TASK STATEMENT » Transcribe every line of text in each row below character for character, keeping the original line breaks. Leave the pictures out of your output.

DATA SUPPLIED Block Start

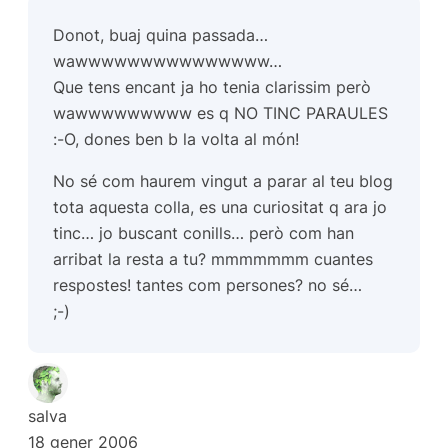
Donot, buaj quina passada…
wawwwwwwwwwwwwwww…
Que tens encant ja ho tenia clarissim però
wawwwwwwwww es q NO TINC PARAULES
:-O, dones ben b la volta al món!
No sé com haurem vingut a parar al teu blog
tota aquesta colla, es una curiositat q ara jo
tinc… jo buscant conills… però com han
arribat la resta a tu? mmmmmmm cuantes
respostes! tantes com persones? no sé…
;-)
salva
18 gener 2006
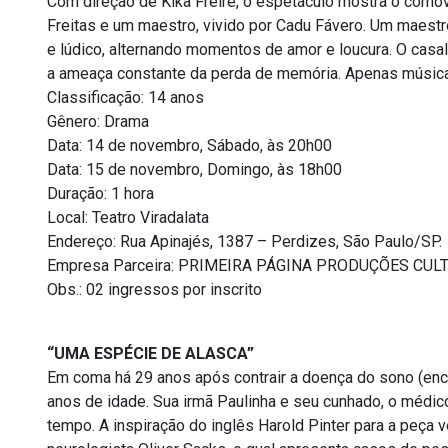
Com direção de Kika Freire, o espetáculo mostra o comove
Freitas e um maestro, vivido por Cadu Fávero. Um maest
e lúdico, alternando momentos de amor e loucura. O casa
a ameaça constante da perda de memória. Apenas música 
Classificação: 14 anos
Gênero: Drama
Data: 14 de novembro, Sábado, às 20h00
Data: 15 de novembro, Domingo, às 18h00
Duração: 1 hora
Local: Teatro Viradalata
Endereço: Rua Apinajés, 1387 – Perdizes, São Paulo/SP.
Empresa Parceira: PRIMEIRA PÁGINA PRODUÇÕES CUL
Obs.: 02 ingressos por inscrito
“UMA ESPÉCIE DE ALASCA”
Em coma há 29 anos após contrair a doença do sono (encef
anos de idade. Sua irmã Paulinha e seu cunhado, o médic
tempo. A inspiração do inglês Harold Pinter para a peça 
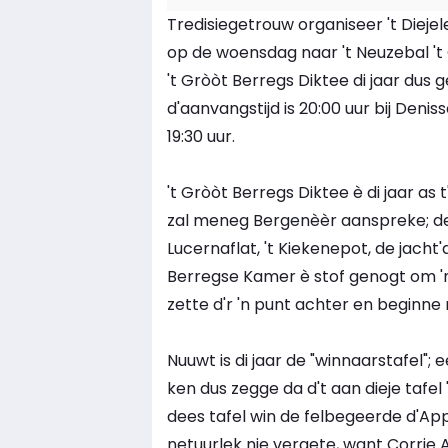
Tredisiegetrouw organiseer 't Diej
op de woensdag naar 't Neuzebal 't 
't Gròòt Berregs Diktee di jaar du
d'aanvangstijd is 20:00 uur bij Deniss
19:30 uur.
't Gròòt Berregs Diktee è di jaar as 
zal meneg Bergenèèr aanspreke; de
Lucernaflat, 't Kiekenepot, de jacht
Berregse Kamer è stof genogt om 'n
zette d'r 'n punt achter en beginn
Nuuwt is di jaar de "winnaarstafel"; 
ken dus zegge da d't aan dieje tafel
dees tafel win de felbegeerde d'A
netuurlek nie vergete, want Corrie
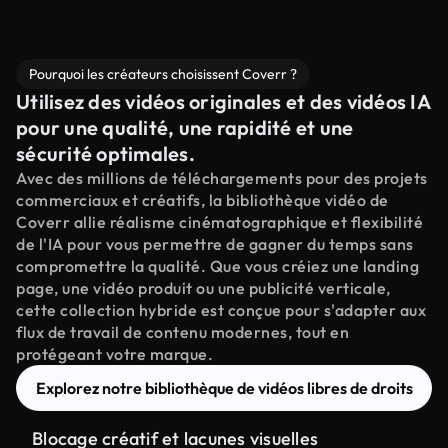
Pourquoi les créateurs choisissent Coverr ?
Utilisez des vidéos originales et des vidéos IA
pour une qualité, une rapidité et une
sécurité optimales.
Avec des millions de téléchargements pour des projets
commerciaux et créatifs, la bibliothèque vidéo de
Coverr allie réalisme cinématographique et flexibilité
de l'IA pour vous permettre de gagner du temps sans
compromettre la qualité. Que vous créiez une landing
page, une vidéo produit ou une publicité verticale,
cette collection hybride est conçue pour s'adapter aux
flux de travail de contenu modernes, tout en
protégeant votre marque.
Explorez notre bibliothèque de vidéos libres de droits
Blocage créatif et lacunes visuelles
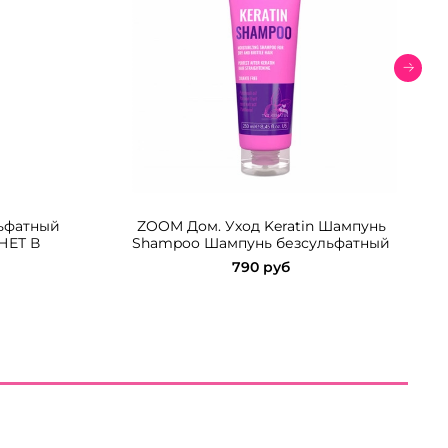
ьфатный
ZOOM Дом. Уход Keratin Шампунь
НЕТ В
Shampoo Шампунь безсульфатный
790 руб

DATA SUPPLIED Block End

TASK OUTPUT »
Donot, buaj quina passada…
wawwwwwwwwwwwwwww…
Que tens encant ja ho tenia clarissim però
wawwwwwwwww es q NO TINC PARAULES
:-O, dones ben b la volta al món!
No sé com haurem vingut a parar al teu blog
tota aquesta colla, es una curiositat q ara jo
tinc… jo buscant conills… però com han
arribat la resta a tu? mmmmmmm cuantes
respostes! tantes com persones? no sé…
;-)
salva
18 gener 2006
Com direção de Kika Freire, o espetáculo mostra o comove
Freitas e um maestro, vivido por Cadu Fávero. Um maest
e lúdico, alternando momentos de amor e loucura. O casa
a ameaça constante da perda de memória. Apenas música 
Classificação: 14 anos
Gênero: Drama
Data: 14 de novembro, Sábado, às 20h00
Data: 15 de novembro, Domingo, às 18h00
Duração: 1 hora
Local: Teatro Viradalata
Endereço: Rua Apinajés, 1387 – Perdizes, São Paulo/SP.
Empresa Parceira: PRIMEIRA PÁGINA PRODUÇÕES CUL
Obs.: 02 ingressos por inscrito
“UMA ESPÉCIE DE ALASCA”
Em coma há 29 anos após contrair a doença do sono (encef
anos de idade. Sua irmã Paulinha e seu cunhado, o médic
tempo. A inspiração do inglês Harold Pinter para a peça 
Tredisiegetrouw organiseer 't Diej
op de woensdag naar 't Neuzebal 't 
't Gròòt Berregs Diktee di jaar du
d'aanvangstijd is 20:00 uur bij Deniss
19:30 uur.
't Gròòt Berregs Diktee è di jaar as 
zal meneg Bergenèèr aanspreke; de
Lucernaflat, 't Kiekenepot, de jacht
Berregse Kamer è stof genogt om 'n
zette d'r 'n punt achter en beginn
Nuuwt is di jaar de "winnaarstafel"; 
ken dus zegge da d't aan dieje tafel
dees tafel win de felbegeerde d'A
netuurlek nie vergete, want Corrie
Pourquoi les créateurs choisissent Coverr ?
Utilisez des vidéos originales et des vidéos IA
pour une qualité, une rapidité et une
sécurité optimales.
Avec des millions de téléchargements pour des projets
commerciaux et créatifs, la bibliothèque vidéo de
Coverr allie réalisme cinématographique et flexibilité
de l'IA pour vous permettre de gagner du temps sans
compromettre la qualité. Que vous créiez une landing
page, une vidéo produit ou une publicité verticale,
cette collection hybride est conçue pour s'adapter aux
flux de travail de contenu modernes, tout en
protégeant votre marque.
Explorez notre bibliothèque de vidéos libres de droits
Blocage créatif et lacunes visuelles
ьфатный
ZOOM Дом. Уход Keratin Шампунь
НЕТ В
Shampoo Шампунь безсульфатный
790 руб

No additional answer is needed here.